Jim is the resident freeware aficionado at DCT. A computer veteran with 30+ years experience who first started writing about computers and tech back in the days when freeware was actually free. His first computer was a TRS-80 in the 1980s, he progressed through the Commodore series of computers before moving to PCs in the 1990s. Now retired (aka an old geezer), Jim retains his passion for all things tech and still enjoys building and repairing computers for a select clientele... as well as writing for DCT, of course.

6 Comments

  1. Thanks Jim,
    Easy to follow instructions for computer users who have little or no knowledge
    relating to back-ups or afraid of creating a ‘stuff-up’ or tampering within the realms of the the unknown.
    I cleaned up a computer for a neighbour last week (socially apart and hand washing 😉 and my written back-up instructions from last year were not followed through (annoying).
    Your colourful, step by step instructions I will put on a USB, copy to computers of friends, neighbours etc; with a colourful shortcut on the desktops/lap-tops screens.

    Regards,

    Jonno

    • Cheers Jonno.

      Some of my really bad clients, as in have no clue about computers, I create an image of their system while it is in good nick and keep the image stored on an external hard drive in a folder under the client’s name. Comes in handy occasionally..

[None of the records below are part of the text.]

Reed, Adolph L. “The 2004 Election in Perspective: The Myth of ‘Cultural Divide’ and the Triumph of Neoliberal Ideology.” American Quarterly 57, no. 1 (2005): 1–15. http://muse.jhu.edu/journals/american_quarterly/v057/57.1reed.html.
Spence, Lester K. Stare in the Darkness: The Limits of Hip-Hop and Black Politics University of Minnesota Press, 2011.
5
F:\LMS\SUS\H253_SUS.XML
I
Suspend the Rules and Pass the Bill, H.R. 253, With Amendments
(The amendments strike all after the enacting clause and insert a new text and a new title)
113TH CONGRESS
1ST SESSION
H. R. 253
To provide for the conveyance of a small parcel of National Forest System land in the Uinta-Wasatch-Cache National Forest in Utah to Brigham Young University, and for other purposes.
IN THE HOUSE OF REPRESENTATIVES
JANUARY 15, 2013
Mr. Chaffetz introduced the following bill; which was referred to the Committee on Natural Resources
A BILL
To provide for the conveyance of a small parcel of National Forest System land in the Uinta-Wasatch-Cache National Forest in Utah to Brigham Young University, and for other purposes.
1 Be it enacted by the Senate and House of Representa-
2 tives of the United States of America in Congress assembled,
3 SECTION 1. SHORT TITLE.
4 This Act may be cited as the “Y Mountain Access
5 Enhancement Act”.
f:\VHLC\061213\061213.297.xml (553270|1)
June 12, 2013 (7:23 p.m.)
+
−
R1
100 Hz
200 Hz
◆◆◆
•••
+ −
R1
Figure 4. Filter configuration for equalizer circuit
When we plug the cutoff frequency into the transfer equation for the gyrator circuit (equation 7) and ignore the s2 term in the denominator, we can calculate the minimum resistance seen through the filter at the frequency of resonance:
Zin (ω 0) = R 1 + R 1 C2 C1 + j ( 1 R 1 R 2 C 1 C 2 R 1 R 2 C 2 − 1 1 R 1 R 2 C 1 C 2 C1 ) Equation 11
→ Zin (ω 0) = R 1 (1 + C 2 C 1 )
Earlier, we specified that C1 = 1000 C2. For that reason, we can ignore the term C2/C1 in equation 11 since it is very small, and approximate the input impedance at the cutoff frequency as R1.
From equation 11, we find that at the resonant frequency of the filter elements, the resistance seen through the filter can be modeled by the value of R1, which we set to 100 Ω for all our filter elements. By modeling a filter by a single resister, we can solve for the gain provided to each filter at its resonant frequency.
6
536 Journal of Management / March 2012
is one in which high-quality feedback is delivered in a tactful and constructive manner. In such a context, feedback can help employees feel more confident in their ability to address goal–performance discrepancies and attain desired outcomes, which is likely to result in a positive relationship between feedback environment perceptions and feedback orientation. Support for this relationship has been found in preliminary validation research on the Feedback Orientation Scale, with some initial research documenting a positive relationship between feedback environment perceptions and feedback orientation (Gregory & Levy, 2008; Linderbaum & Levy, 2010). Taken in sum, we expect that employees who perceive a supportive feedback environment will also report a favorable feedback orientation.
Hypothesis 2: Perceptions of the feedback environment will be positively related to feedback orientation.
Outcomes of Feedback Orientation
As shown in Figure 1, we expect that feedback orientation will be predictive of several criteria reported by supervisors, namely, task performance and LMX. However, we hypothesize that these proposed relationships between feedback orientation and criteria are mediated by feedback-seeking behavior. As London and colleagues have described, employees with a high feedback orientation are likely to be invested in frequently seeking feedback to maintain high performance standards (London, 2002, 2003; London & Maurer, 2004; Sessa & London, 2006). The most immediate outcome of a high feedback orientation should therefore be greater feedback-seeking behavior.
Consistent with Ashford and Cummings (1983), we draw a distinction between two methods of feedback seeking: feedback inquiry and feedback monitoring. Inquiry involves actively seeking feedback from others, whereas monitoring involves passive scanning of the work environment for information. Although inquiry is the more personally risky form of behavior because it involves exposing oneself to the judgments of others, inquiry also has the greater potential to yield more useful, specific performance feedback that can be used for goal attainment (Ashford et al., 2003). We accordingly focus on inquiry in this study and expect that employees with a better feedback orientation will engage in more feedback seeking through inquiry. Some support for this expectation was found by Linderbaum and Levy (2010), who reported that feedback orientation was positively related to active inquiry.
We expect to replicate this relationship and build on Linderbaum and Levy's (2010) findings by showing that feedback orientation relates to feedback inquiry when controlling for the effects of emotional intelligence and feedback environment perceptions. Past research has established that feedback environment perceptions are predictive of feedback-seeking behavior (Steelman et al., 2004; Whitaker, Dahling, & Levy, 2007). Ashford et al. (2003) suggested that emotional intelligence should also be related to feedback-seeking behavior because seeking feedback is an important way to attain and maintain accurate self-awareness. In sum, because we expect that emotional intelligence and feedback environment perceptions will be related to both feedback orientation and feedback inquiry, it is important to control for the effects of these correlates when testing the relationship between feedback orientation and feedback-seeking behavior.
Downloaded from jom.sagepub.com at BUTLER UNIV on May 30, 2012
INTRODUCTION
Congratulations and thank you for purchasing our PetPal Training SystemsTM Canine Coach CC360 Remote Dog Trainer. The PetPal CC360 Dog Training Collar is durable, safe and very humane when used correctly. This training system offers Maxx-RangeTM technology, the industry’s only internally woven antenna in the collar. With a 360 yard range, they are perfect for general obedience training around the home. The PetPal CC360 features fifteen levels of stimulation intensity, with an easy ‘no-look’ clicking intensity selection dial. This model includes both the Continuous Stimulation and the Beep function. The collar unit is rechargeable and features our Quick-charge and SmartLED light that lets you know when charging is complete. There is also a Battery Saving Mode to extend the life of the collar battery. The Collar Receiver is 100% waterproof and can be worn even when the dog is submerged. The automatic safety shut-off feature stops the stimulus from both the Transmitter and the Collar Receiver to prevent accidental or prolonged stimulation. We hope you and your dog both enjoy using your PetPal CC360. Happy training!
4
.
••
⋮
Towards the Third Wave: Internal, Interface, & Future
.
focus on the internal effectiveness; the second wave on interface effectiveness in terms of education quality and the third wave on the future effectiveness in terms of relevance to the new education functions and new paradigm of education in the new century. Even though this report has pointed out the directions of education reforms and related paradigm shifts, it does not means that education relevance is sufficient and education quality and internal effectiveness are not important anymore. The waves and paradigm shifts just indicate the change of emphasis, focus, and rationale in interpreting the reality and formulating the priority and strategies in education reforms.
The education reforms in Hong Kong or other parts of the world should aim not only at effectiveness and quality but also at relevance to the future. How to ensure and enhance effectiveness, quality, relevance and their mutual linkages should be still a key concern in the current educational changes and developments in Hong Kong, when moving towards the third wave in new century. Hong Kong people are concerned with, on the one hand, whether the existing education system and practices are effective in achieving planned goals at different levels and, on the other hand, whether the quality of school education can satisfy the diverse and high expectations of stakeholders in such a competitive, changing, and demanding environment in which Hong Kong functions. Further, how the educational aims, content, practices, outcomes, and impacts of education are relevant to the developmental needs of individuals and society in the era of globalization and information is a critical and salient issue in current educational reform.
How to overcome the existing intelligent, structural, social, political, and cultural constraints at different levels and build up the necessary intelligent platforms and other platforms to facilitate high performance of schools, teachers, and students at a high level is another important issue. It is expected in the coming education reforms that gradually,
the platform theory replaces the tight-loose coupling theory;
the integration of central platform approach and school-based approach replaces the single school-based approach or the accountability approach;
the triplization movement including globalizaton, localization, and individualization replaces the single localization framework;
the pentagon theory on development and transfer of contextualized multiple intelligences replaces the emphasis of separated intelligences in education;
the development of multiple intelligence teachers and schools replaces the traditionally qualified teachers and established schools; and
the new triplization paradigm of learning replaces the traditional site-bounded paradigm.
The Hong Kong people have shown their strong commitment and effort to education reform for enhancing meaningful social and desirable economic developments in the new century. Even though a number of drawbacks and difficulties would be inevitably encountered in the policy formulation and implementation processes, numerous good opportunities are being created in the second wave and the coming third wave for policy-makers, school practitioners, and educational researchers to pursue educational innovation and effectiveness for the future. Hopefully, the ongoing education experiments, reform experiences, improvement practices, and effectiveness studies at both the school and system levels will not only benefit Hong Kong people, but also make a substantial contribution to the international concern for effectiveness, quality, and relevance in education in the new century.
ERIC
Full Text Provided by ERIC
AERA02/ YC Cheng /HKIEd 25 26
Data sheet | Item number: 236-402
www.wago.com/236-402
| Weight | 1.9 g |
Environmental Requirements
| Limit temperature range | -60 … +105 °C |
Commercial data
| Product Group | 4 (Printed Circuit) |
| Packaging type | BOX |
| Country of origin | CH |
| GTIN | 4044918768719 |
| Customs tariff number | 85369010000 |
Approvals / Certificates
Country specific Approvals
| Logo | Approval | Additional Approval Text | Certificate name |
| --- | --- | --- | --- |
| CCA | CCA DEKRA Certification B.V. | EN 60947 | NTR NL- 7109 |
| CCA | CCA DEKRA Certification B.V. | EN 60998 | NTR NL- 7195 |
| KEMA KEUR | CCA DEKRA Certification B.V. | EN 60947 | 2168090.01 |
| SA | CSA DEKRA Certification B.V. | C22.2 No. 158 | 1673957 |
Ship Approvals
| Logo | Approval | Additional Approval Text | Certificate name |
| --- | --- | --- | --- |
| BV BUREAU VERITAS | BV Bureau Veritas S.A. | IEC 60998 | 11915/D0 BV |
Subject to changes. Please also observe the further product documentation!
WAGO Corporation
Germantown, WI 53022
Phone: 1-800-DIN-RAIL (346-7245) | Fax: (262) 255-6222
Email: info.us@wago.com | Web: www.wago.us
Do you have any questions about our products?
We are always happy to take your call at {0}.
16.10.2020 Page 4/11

  2. Hi, I was wondering what would happen if I used Aomei Backupper as above but selected to restore the system image not back to the drive it came from, but to another drive that was larger, and still had more than enough space free for the image once fully expanded? Would it work, & would it wipe anything?

    • Hi Luke,

      Yes, you can restore an image to any hard drive, does not have to be back to the original drive. Restoring the image would normally wipe any existing data on the drive. However, if the drive were to be partitioned, say into two separate partitions, you could retain any existing data on one partition and restore the image to the other partition.